II. Différentes formes de modèles de mémoire dans la littérature

L’étude de la mémoire nécessite la modélisation de son fonctionnement. Celle-ci doit préciser la nature et le format des unités mnésiques ainsi que leur organisation à travers une architecture donnée. Enfin, elle doit définir les règles de fonctionnement des opérations d’encodage, de stockage et de récupération de l’information.

On trouve dans la littérature des modèles variés, allant des interprétations extrêmes des modèles dits abstractionnistes ou symboliques aux modèles épisodiques. Selon le type de modèles, la distinction entre l’organisation et la nature des connaissances est plus ou moins marquée. Très prononcée dans les modèles abstractionnistes, cette distinction tend à s’estomper voire même à disparaître dans les modèles épisodiques. Dans les modèles connexionnistes, la nature des connaissances est étroitement dépendante de leur architecture car le passage de la structure à la fonction s’explique avec les propriétés du cerveau.

Les modèles de type symbolique tendent d’une part de définir les propriétés de la connaissance et d’autre part de chercher une organisation capable de rendre compte de ces propriétés. De ce fait, certains travaux portant uniquement sur la mémoire sémantique ont modélisé soit l’organisation des unités mnésiques (Quillian, 1969 ; Collins & Quillian, 1969 ; Collins & Loftus, 1975), soit la nature de ces unités (Rosch & Mervis, 1975). D’autres auteurs ont travaillé sur l’existence de mémoires spécifiques, distinguant différents systèmes mnésiques (Tulving, 1983, 1984, 1985, 1995 ; Anderson, 1976, 1983, 1990). Selon ces derniers, les connaissances sont organisées en mémoire en fonction de leur nature (connaissances sémantiques, épisodiques, déclaratives, procédurales).

Ces modèles se situent dans la perspective cognitiviste qui distingue plusieurs types de représentations et donc différentes mémoires. Ils se réfèrent aux propriétés de fonctionnement des ordinateurs de type Von Neumann (1958), d’où la ’métaphore spatiale’. Selon celle-ci, la mémoire est un espace où sont stockées des unités d’information à des adresses précises à l’instar des ordinateurs. Ces modèles sont dits fonctionnalistes car ils tentent de modéliser des processus psychologiques sans se préoccuper d’une quelconque réalité physiologique.

Les modèles épisodiques se fondent sur la nature entièrement épisodique des connaissances, d’où l’existence d’un seul système de mémoire.
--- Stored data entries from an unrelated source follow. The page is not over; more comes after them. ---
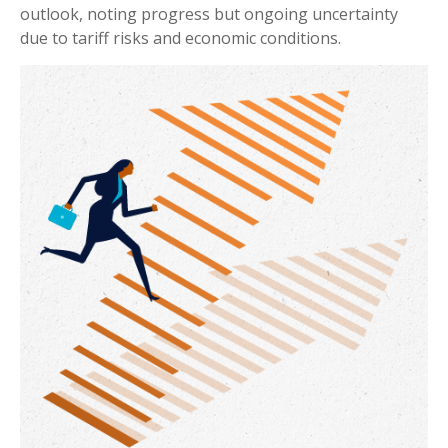
outlook, noting progress but ongoing uncertainty
due to tariff risks and economic conditions.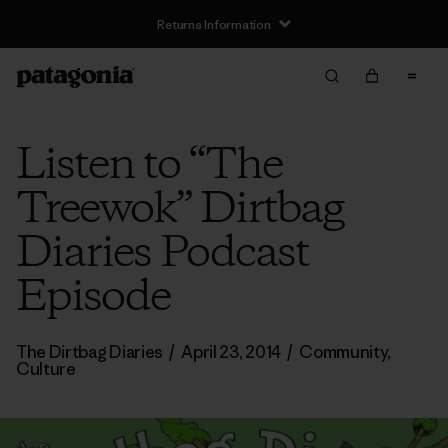
Returns Information
Listen to “The
Treewok” Dirtbag
Diaries Podcast
Episode
The Dirtbag Diaries
/
April 23, 2014
/
Community
,
Culture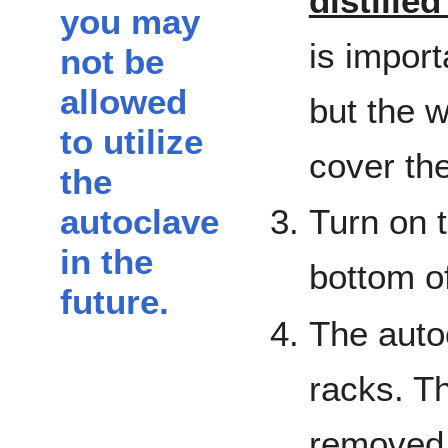
distille
you may
is impor
not be
allowed
but the w
to utilize
cover the
the
autoclave
Turn on t
in the
bottom of
future.
The auto
racks. T
removed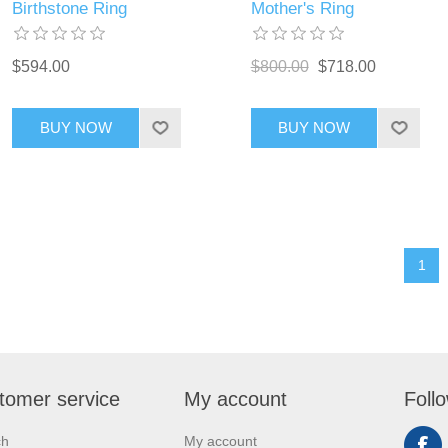
Birthstone Ring
Mother's Ring
$594.00
$800.00
$718.00
BUY NOW
BUY NOW
1
tomer service
My account
Foll
ch
My account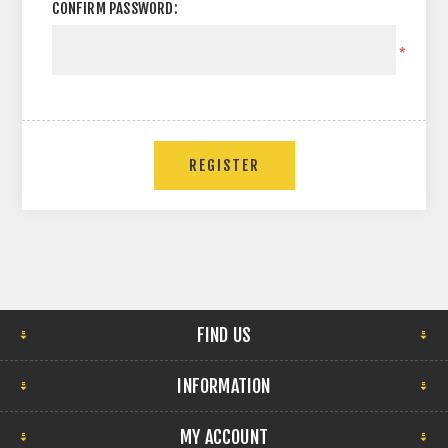
CONFIRM PASSWORD:
*
FIND US
INFORMATION
MY ACCOUNT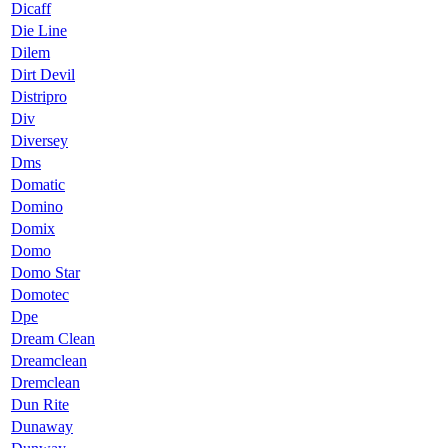
Dicaff
Die Line
Dilem
Dirt Devil
Distripro
Div
Diversey
Dms
Domatic
Domino
Domix
Domo
Domo Star
Domotec
Dpe
Dream Clean
Dreamclean
Dremclean
Dun Rite
Dunaway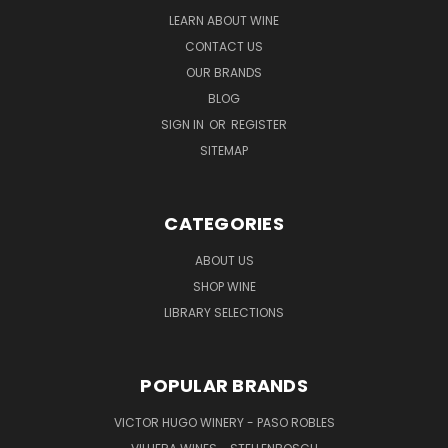
LEARN ABOUT WINE
CONTACT US
OUR BRANDS
BLOG
SIGN IN
OR
REGISTER
SITEMAP
CATEGORIES
ABOUT US
SHOP WINE
LIBRARY SELECTIONS
POPULAR BRANDS
VICTOR HUGO WINERY - PASO ROBLES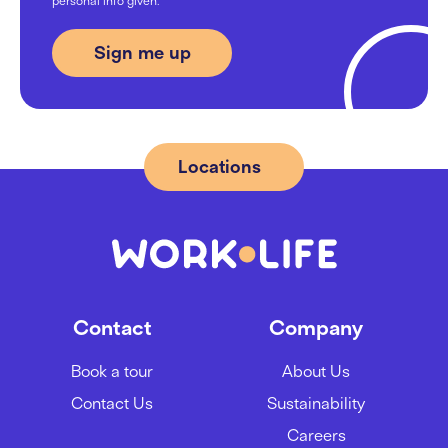
personal info given.
03/09/2024
From Flex to 28 desks: Applica’s
journey at Work.Life
09/08/2024
Locations
Location Guide: Best Areas to
Rent Office Space in London SE1
20/05/2024
Contact
Company
Mastering hybrid meetings 101
Book a tour
About Us
05/03/2024
Contact Us
Sustainability
Careers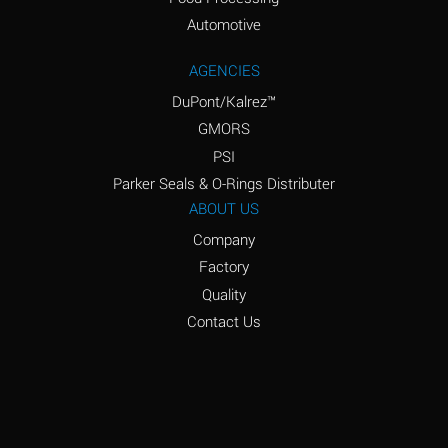
Amyl Acetate (Banana
D
Oil)
Automotive
Amyl Alcohol
D
AGENCIES
DuPont/Kalrez™
Amyl Borate
*
GMORS
Amyl
D
PSI
Chloronapthalene
Parker Seals & O-Rings Distributer
Amyl Napthalene
D
ABOUT US
Company
Aniline
D
Factory
Aniline Dyes
C
Quality
Aniline Hydrochloride
D
Contact Us
Animal Fats
B
Ansul Ether
D
(Anesthetics)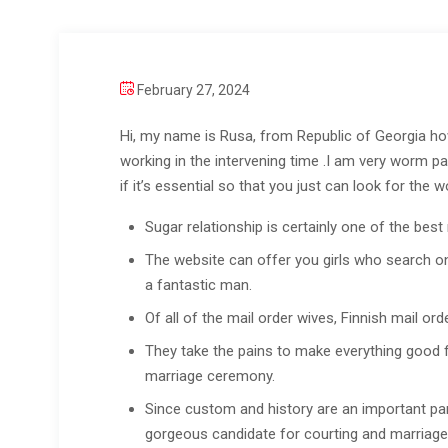
February 27, 2024
Hi, my name is Rusa, from Republic of Georgia howe
working in the intervening time .I am very worm pa
if it’s essential so that you just can look for the
Sugar relationship is certainly one of the best
The website can offer you girls who search one
a fantastic man.
Of all of the mail order wives, Finnish mail or
They take the pains to make everything good for
marriage ceremony.
Since custom and history are an important part
gorgeous candidate for courting and marriage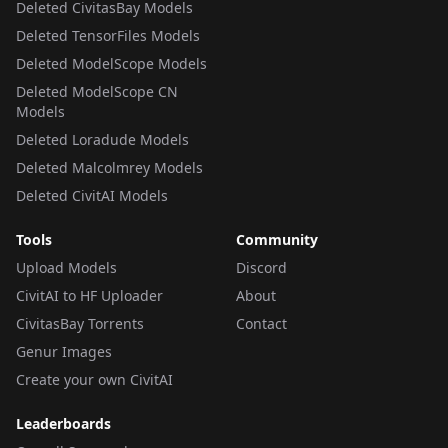
Deleted CivitasBay Models
Deleted TensorFiles Models
Deleted ModelScope Models
Deleted ModelScope CN
Models
Deleted Loradude Models
Deleted Malcolmrey Models
Deleted CivitAI Models
Tools
Community
Upload Models
Discord
CivitAI to HF Uploader
About
CivitasBay Torrents
Contact
Genur Images
Create your own CivitAI
Leaderboards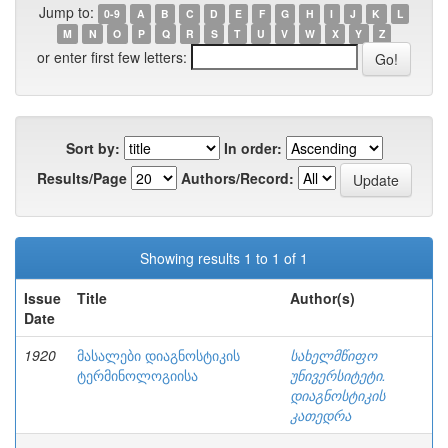
Jump to:
0-9
A
B
C
D
E
F
G
H
I
J
K
L
M
N
O
P
Q
R
S
T
U
V
W
X
Y
Z
or enter first few letters:
Sort by:
In order:
Results/Page
Authors/Record:
Showing results 1 to 1 of 1
Issue
Title
Author(s)
Date
1920
მასალები დიაგნოსტიკის
სახელმწიფო
ტერმინოლოგიისა
უნივერსიტეტი.
დიაგნოსტიკის
კათედრა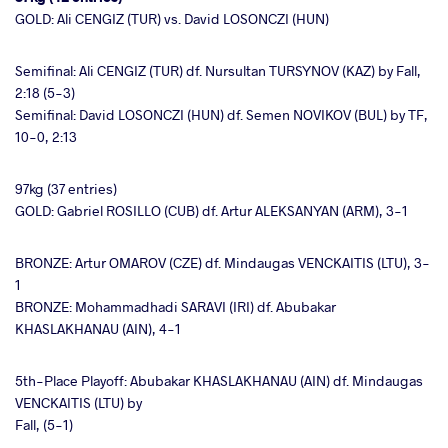
GOLD: Ali CENGIZ (TUR) vs. David LOSONCZI (HUN)
Semifinal: Ali CENGIZ (TUR) df. Nursultan TURSYNOV (KAZ) by Fall,
2:18 (5-3)
Semifinal: David LOSONCZI (HUN) df. Semen NOVIKOV (BUL) by TF,
10-0, 2:13
97kg (37 entries)
GOLD: Gabriel ROSILLO (CUB) df. Artur ALEKSANYAN (ARM), 3-1
BRONZE: Artur OMAROV (CZE) df. Mindaugas VENCKAITIS (LTU), 3-
1
BRONZE: Mohammadhadi SARAVI (IRI) df. Abubakar
KHASLAKHANAU (AIN), 4-1
5th-Place Playoff: Abubakar KHASLAKHANAU (AIN) df. Mindaugas
VENCKAITIS (LTU) by
Fall, (5-1)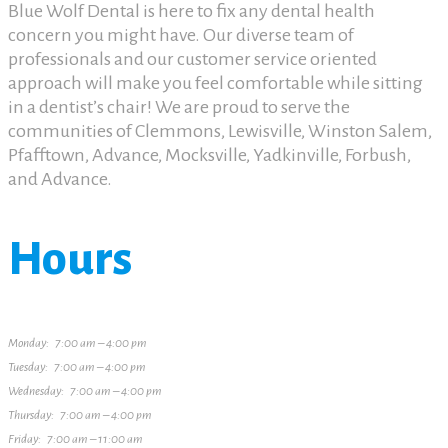
Blue Wolf Dental is here to fix any dental health
concern you might have. Our diverse team of
professionals and our customer service oriented
approach will make you feel comfortable while sitting
in a dentist’s chair! We are proud to serve the
communities of Clemmons, Lewisville, Winston Salem,
Pfafftown, Advance, Mocksville, Yadkinville, Forbush,
and Advance.
Hours
Monday: 7:00 am – 4:00 pm
Tuesday: 7:00 am – 4:00 pm
Wednesday: 7:00 am – 4:00 pm
Thursday: 7:00 am – 4:00 pm
Friday: 7:00 am – 11:00 am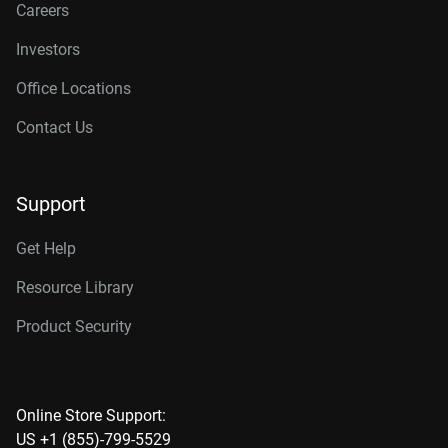
Careers
Investors
Office Locations
Contact Us
Support
Get Help
Resource Library
Product Security
Online Store Support:
US +1 (855)-799-5529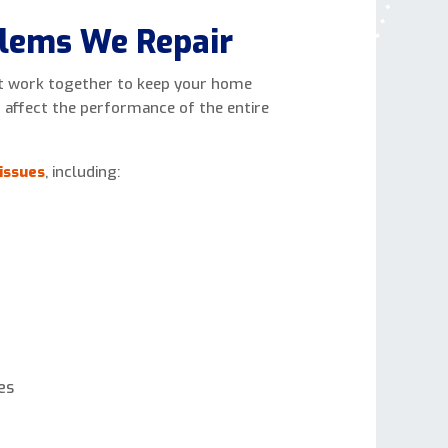
lems We Repair
 work together to keep your home
n affect the performance of the entire
issues
, including:
es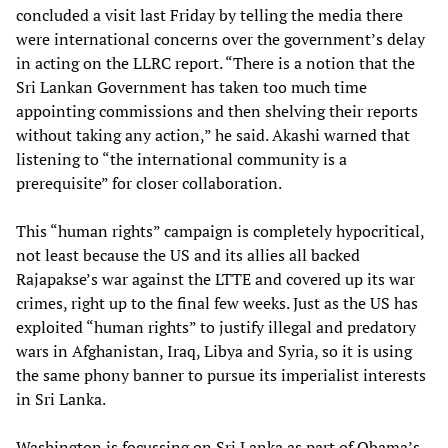
concluded a visit last Friday by telling the media there
were international concerns over the government’s delay
in acting on the LLRC report. “There is a notion that the
Sri Lankan Government has taken too much time
appointing commissions and then shelving their reports
without taking any action,” he said. Akashi warned that
listening to “the international community is a
prerequisite” for closer collaboration.
This “human rights” campaign is completely hypocritical,
not least because the US and its allies all backed
Rajapakse’s war against the LTTE and covered up its war
crimes, right up to the final few weeks. Just as the US has
exploited “human rights” to justify illegal and predatory
wars in Afghanistan, Iraq, Libya and Syria, so it is using
the same phony banner to pursue its imperialist interests
in Sri Lanka.
Washington is focussing on Sri Lanka as part of Obama’s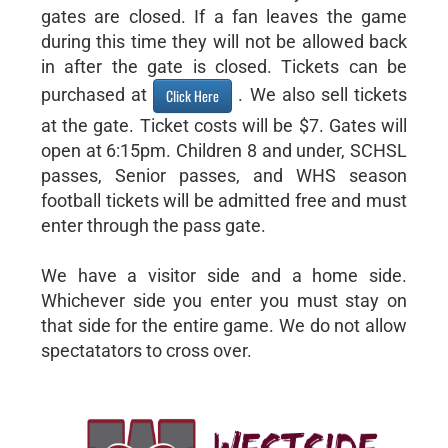
gates are closed. If a fan leaves the game
during this time they will not be allowed back
in after the gate is closed. Tickets can be
purchased at
. We also sell tickets
Click Here
at the gate. Ticket costs will be $7. Gates will
open at 6:15pm. Children 8 and under, SCHSL
passes, Senior passes, and WHS season
football tickets will be admitted free and must
enter through the pass gate.
We have a visitor side and a home side.
Whichever side you enter you must stay on
that side for the entire game. We do not allow
spectatators to cross over.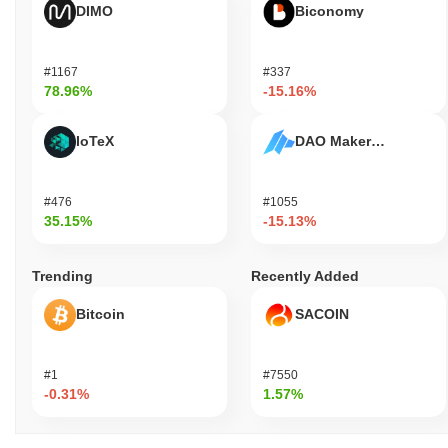
DIMO
Biconomy
#1167
#337
78.96%
-15.16%
IoTeX
DAO Maker Token
#476
#1055
35.15%
-15.13%
Trending
Recently Added
Bitcoin
SACOIN
#1
#7550
-0.31%
1.57%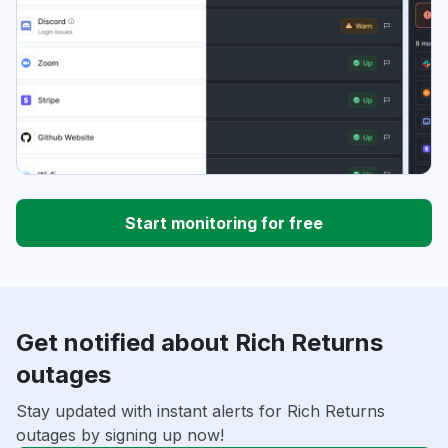
Start monitoring for free
Get notified about Rich Returns
outages
Stay updated with instant alerts for Rich Returns
outages by signing up now!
Dans cette perspective, les unités d’information sont des exemples (Medin & Schaffer, 1978 ; Nosofsky, 1986, 1988, 1991) ou des traces (Hintzman, 1986, 1987, 1988, 1990) qui codent des expériences spécifiques et au sein desquels émergent les connaissances sémantiques. L’accumulation de multiples traces ou d’exemples et leur récupération en fonction du contexte permettrait le stockage et la récupération d’un événement spécifique ou d’un concept.

La démarche des modèles connexionnistes est d’émettre des hypothèses sur l’architecture de la mémoire puis d’en déduire les propriétés des connaissances. Selon ces modèles dit réseaux de neurones, les phénomènes cognitifs sont issus de l’activité du système nerveux. L’information est codée, traitée et récupérée de façon distribuée au sein de larges réseaux qui fonctionnent en parallèle. Ces modèles se basent sur les propriétés du cerveau, en particulier la très grande densité d’interconnexions entre neurones et leur auto organisation, d’où la ’métaphore du cerveau’. Ils ont radicalement remis en question la ’métaphore spatiale’ qui, à la lueur des travaux contemporains est une conception statique de la mémoire.